The United States and Russia have agreed on ways to break a deadlock in finding a political solution in war-ravaged Syria, Secretary of State Mike Pompeo said after talks with President Vladimir Putin.
Pompeo said that Syria - where the United States and Russia are on opposite sides - was a major topic of conversation during the talks Tuesday evening at Putin's dacha in the Black Sea resort of Sochi.
He said that the two powers both backed establishing a committee tasked with drafting a post-war Syrian constitution -- a key step that has been bogged down by disagreements over its composition.
"We had a very productive conversation on pathways forward in Syria, things we can do together where we have a shared set of interests on how to move the political process forward," Pompeo told reporters at the airport before leaving.
"There is the political process associated with UN Security Council Resolution 2254 that has been hung up and I think we mutually now can begin to work together in a way to unlock that," he said.
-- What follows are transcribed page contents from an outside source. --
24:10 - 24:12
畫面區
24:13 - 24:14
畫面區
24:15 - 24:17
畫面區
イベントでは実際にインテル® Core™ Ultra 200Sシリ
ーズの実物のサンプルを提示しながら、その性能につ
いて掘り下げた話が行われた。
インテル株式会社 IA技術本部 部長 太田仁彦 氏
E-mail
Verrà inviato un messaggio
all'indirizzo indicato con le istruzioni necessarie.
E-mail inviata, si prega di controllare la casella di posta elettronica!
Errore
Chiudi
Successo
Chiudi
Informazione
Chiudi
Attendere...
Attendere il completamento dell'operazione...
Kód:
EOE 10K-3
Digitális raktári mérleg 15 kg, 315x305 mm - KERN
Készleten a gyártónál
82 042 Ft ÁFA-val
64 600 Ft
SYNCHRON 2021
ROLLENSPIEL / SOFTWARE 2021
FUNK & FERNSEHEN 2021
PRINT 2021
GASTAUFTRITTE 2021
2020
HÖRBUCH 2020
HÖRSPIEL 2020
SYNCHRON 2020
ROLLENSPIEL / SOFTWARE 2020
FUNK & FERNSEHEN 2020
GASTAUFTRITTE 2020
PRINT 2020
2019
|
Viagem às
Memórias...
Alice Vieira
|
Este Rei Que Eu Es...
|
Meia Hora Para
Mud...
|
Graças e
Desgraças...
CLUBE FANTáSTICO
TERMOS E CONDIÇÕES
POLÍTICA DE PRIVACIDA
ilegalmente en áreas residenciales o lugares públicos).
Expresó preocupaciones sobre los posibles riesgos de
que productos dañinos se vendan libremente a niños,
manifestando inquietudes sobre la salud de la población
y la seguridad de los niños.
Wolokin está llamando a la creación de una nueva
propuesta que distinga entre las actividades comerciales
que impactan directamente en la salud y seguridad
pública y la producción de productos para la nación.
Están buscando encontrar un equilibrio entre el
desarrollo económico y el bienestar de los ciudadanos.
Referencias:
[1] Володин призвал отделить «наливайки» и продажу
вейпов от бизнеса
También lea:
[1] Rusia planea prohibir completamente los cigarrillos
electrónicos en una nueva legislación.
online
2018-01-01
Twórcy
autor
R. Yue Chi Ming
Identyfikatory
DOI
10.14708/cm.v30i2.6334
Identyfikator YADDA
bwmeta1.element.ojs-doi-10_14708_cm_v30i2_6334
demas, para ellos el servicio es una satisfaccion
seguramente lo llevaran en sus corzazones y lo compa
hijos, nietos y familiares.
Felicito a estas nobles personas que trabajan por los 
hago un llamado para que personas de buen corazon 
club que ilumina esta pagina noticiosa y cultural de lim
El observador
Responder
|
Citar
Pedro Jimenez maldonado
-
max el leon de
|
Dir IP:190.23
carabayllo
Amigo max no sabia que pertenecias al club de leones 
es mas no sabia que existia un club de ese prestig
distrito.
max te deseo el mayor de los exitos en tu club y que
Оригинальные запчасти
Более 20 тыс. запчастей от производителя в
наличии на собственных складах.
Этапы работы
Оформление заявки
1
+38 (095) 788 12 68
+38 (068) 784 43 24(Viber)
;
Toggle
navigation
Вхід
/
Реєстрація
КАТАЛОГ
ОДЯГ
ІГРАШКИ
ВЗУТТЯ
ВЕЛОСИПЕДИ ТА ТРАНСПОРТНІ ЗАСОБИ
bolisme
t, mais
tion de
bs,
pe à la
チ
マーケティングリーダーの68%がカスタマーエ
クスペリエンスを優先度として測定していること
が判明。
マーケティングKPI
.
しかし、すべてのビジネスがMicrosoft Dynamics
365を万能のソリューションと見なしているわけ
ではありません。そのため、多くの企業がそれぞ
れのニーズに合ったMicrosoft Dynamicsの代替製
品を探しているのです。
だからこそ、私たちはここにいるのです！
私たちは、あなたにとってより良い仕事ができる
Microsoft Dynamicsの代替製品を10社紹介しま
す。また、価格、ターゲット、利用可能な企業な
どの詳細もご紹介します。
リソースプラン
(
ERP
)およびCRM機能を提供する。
He voiced hope to "get that process to at least take the first step of forming that committee".
UN Security Council Resolution 2254, passed unanimously in 2015, called for a UN-backed, Syrian-led political process.
But successive UN envoys working to end the eight-year war, which has killed more than 370,000 people and displaced millions, have struggled to make headway on the constitutional committee.
Pompeo said that Russia and the United States also discussed other areas of cooperation in Syria which he could not reveal in public.
The US pointman on Syria, Jim Jeffrey, was one of the only three US officials to accompany Pompeo in his nearly two-hour meeting with Putin.